Let’s see, profane, racial, sexist and intimidating. Yeah, that pretty much covers it.

The MAC should take direction from its like-minded neighbor to the north, the Empire 8. That league has been at the forefront of sportsmanship efforts in Division III for years and commissioner Chuck Mitrano has been the driving force. Sportsmanship in Division III was the subject of a lengthy piece in a recent edition of the NCAA News. (NCAA News stories were lost in an NCAA.org redesign, so the link is no longer available.)

“You could educate until you’re blue in the face, but if you don’t have a policy under which to monitor and enforce things — to hold people’s feet to the fire — it just isn’t going to be beneficial,” Mitrano says in the NCAA News piece. “To really have an impact, be successful and have longevity, all three things have to work together.”

But that requires work. The MAC needs to roll up its sleeves and get to it, like other conferences have already done.
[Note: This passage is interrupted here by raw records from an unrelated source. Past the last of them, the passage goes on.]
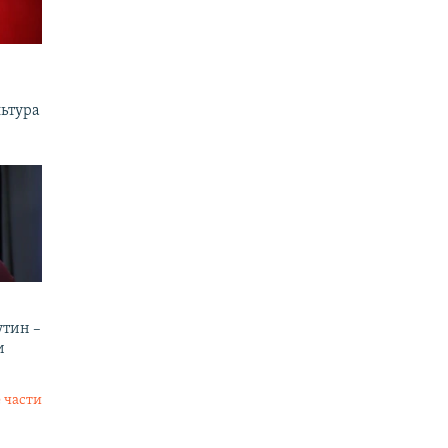
льтура
утин –
и
 части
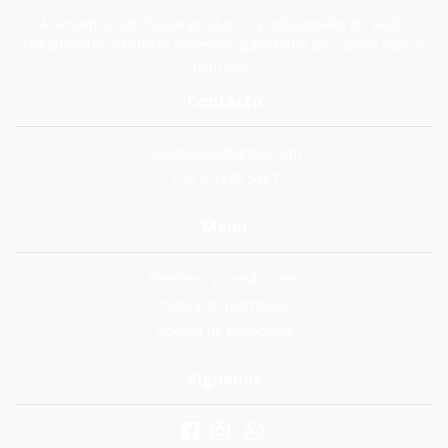
Acercamos a tu hogar productos profesionales de salón,
tratamientos y todo lo necesario para tener un cabello sano y
hermoso.
Contacto
beadesalon@gmail.com
+56 9 9345 5387
Menú
Términos y Condiciones
Politica de reembolso
Política de privacidad
Síguenos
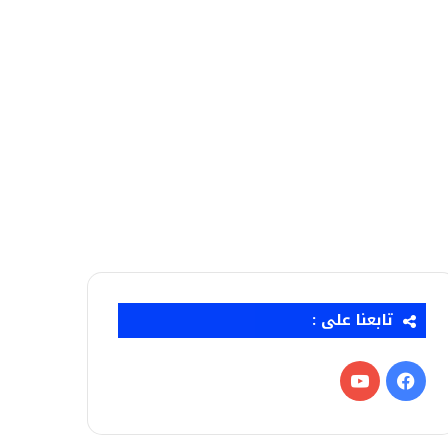
تابعنا على :
فيسبوك
‫YouTube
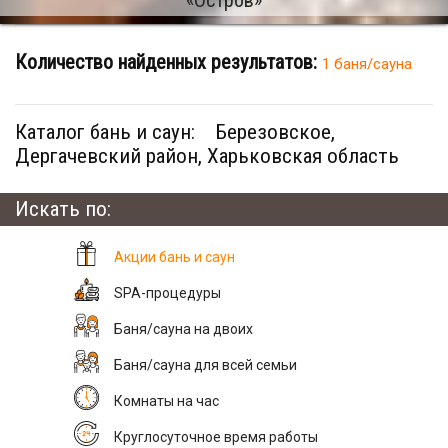
Количество найденных результатов:
1 баня/сауна
Каталог бань и саун:
Березовское,
Дергачевский район, Харьковская область
Искать по:
Акции бань и саун
SPA-процедуры
Баня/сауна на двоих
Баня/сауна для всей семьи
Комнаты на час
Круглосуточное время работы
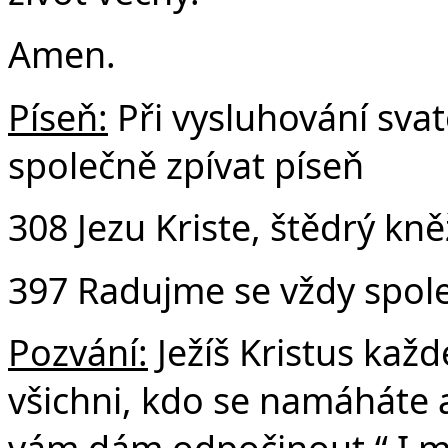
Amen.
Píseň:
Při vysluhování sv
společně zpívat píseň
308 Jezu Kriste, štědrý kn
397 Radujme se vždy spol
Pozvání:
Ježíš Kristus kaž
všichni, kdo se namáháte a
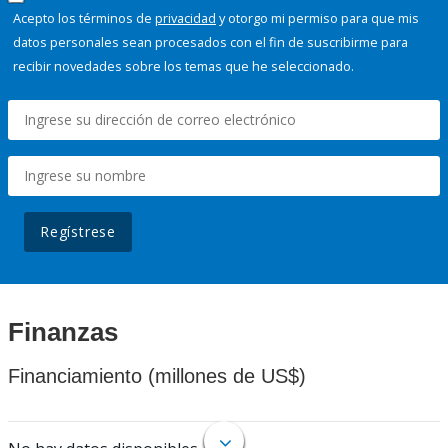
Acepto los términos de
privacidad
y otorgo mi permiso para que mis
datos personales sean procesados con el fin de suscribirme para
recibir novedades sobre los temas que he seleccionado.
Regístrese
Finanzas
Financiamiento (millones de US$)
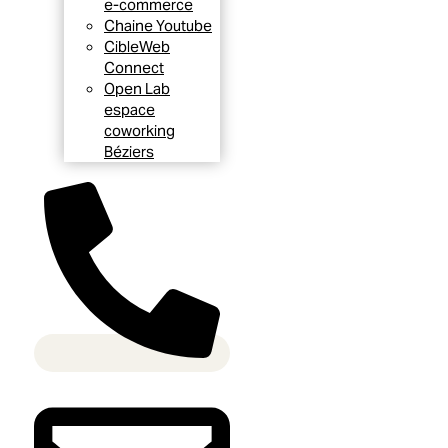
e-commerce
Chaine Youtube
CibleWeb
Connect
Open Lab
espace
coworking
Béziers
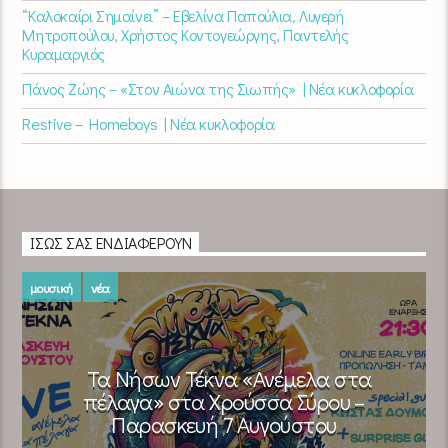
“Καλοκαίρι Σημαίνει” – Εβελίνα Παπούλια, Λυγερή
Μητροπούλου, Χρήστος Κοντογεώργης, Παντελής
Κυραμαργιός
Πάνος Ζώης – «Στον Αιώνα της Σιωπής» | Νέα κυκλοφορία
Restive – Homeboys | Νέα κυκλοφορία
ΊΣΩΣ ΣΑΣ ΕΝΔΙΑΦΈΡΟΥΝ
μουσική
νέα
Τα Νήσων Τέκνα «Ανέμελα στα
πέλαγα» στα Χρούσσα Σύρου –
Παρασκευή 7 Αυγούστου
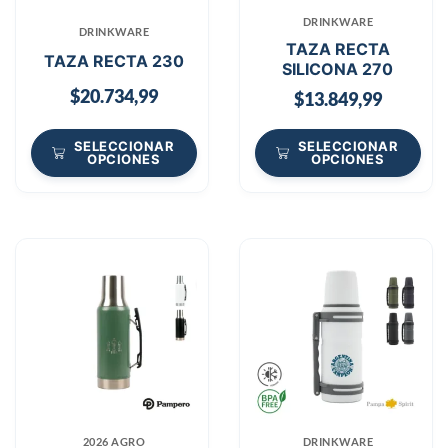
DRINKWARE
DRINKWARE
TAZA RECTA
TAZA RECTA 230
SILICONA 270
$
20.734,99
$
13.849,99
SELECCIONAR
SELECCIONAR
OPCIONES
OPCIONES
2026 AGRO
DRINKWARE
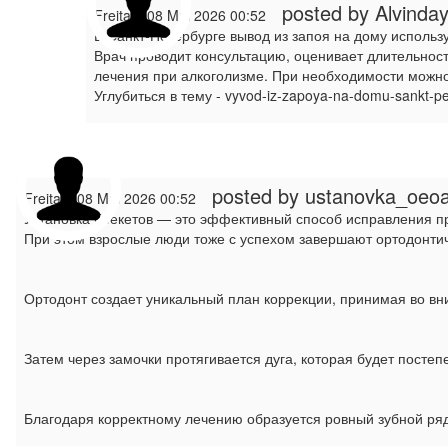
posted by Alvinda
Freitag, 08 Mai 2026 00:52
В Санкт-Петербурге вывод из запоя на дому использ
Врач проводит консультацию, оценивает длительнос
лечения при алкоголизме. При необходимости можно
Углубиться в тему - vyvod-iz-zapoya-na-domu-sankt-pe
posted by
ustanovka_oeo
Freitag, 08 Mai 2026 00:52
Установка брекетов — это эффективный способ исправления п
При этом взрослые люди тоже с успехом завершают ортодонти
Ортодонт создает уникальный план коррекции, принимая во вн
Затем через замочки протягивается дуга, которая будет посте
Благодаря корректному лечению образуется ровный зубной ря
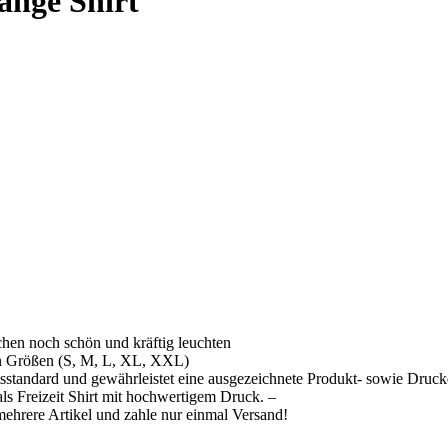
ange Shirt
hen noch schön und kräftig leuchten
n Größen (S, M, L, XL, XXL)
tsstandard und gewährleistet eine ausgezeichnete Produkt- sowie Druckq
ls Freizeit Shirt mit hochwertigem Druck. –
ehrere Artikel und zahle nur einmal Versand!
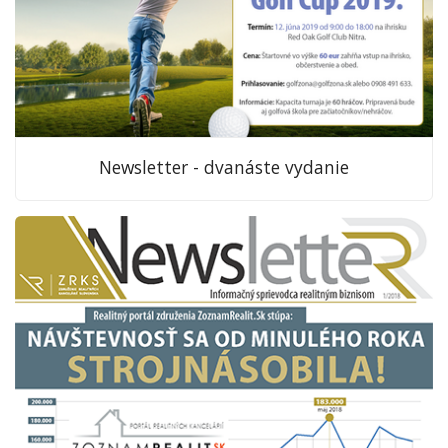
Newsletter - dvanáste vydanie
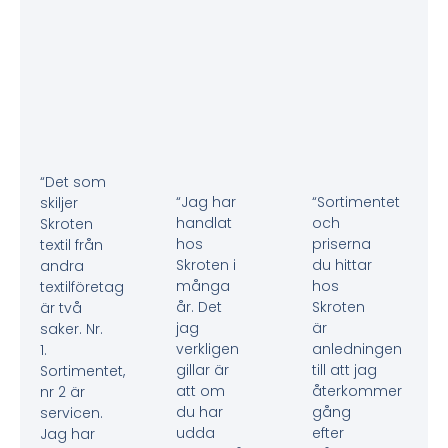
“Det som
“Jag har
“Sortimentet
skiljer
handlat
och
Skroten
hos
priserna
textil från
Skroten i
du hittar
andra
många
hos
textilföretag
år. Det
Skroten
är två
jag
är
saker. Nr.
verkligen
anledningen
1.
gillar är
till att jag
Sortimentet,
att om
återkommer
nr 2 är
du har
gång
servicen.
udda
efter
Jag har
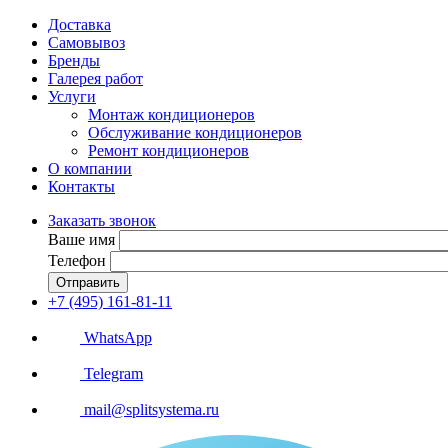
Доставка
Самовывоз
Бренды
Галерея работ
Услуги
Монтаж кондиционеров
Обслуживание кондиционеров
Ремонт кондиционеров
О компании
Контакты
Заказать звонок
Ваше имя
Телефон
Отправить
+7 (495) 161-81-11
WhatsApp
Telegram
mail@splitsystema.ru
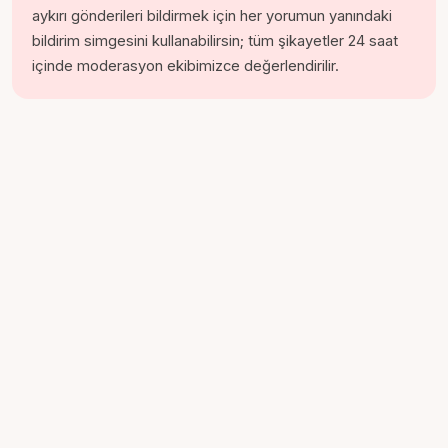
aykırı gönderileri bildirmek için her yorumun yanındaki
bildirim simgesini kullanabilirsin; tüm şikayetler 24 saat
içinde moderasyon ekibimizce değerlendirilir.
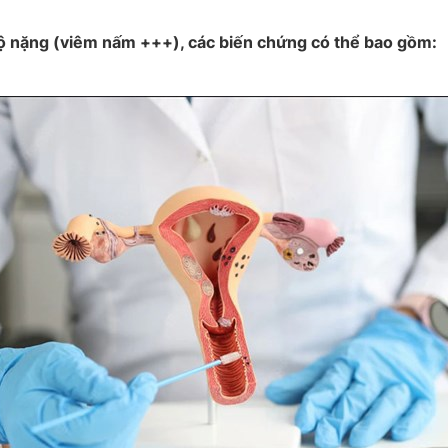
ộ nặng (viêm nấm +++), các biến chứng có thể bao gồm:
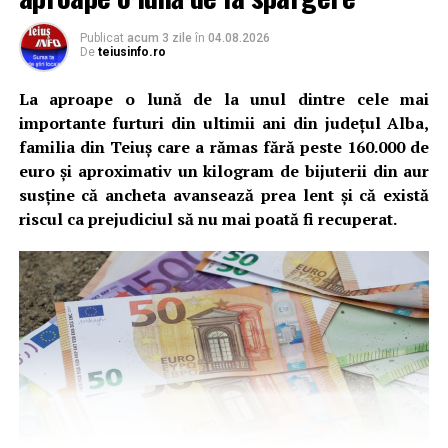
Publicat
acum 3 zile
în
04.08.2026
De
teiusinfo.ro
La aproape o lună de la unul dintre cele mai
importante furturi din ultimii ani din județul Alba,
familia din Teiuș care a rămas fără peste 160.000 de
euro și aproximativ un kilogram de bijuterii din aur
susține că ancheta avansează prea lent și că există
riscul ca prejudiciul să nu mai poată fi recuperat.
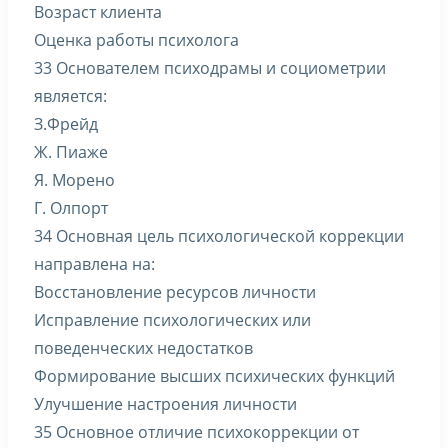
Возраст клиента
Оценка работы психолога
33 Основателем психодрамы и социометрии
является:
З.Фрейд
Ж. Пиаже
Я. Морено
Г. Олпорт
34 Основная цель психологической коррекции
направлена на:
Восстановление ресурсов личности
Исправление психологических или
поведенческих недостатков
Формирование высших психических функций
Улучшение настроения личности
35 Основное отличие психокоррекции от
And this to the fans, though I’m repeating something I wrote in December:

These players do not deserve your abuse. A Division III football player gets no special treatment above and beyond what you get. They’re not on scholarship, don’t get special dining halls or treatment in the classroom (in fact, you can count on some professors being harder on football players than on the rest of the class).

If you need to get all liquored up in order to enjoy a football game, stay home. The football should be reason enough. If you’re of legal age, there’s plenty of time to drink after the game. Otherwise, act like the adults you allegedly are.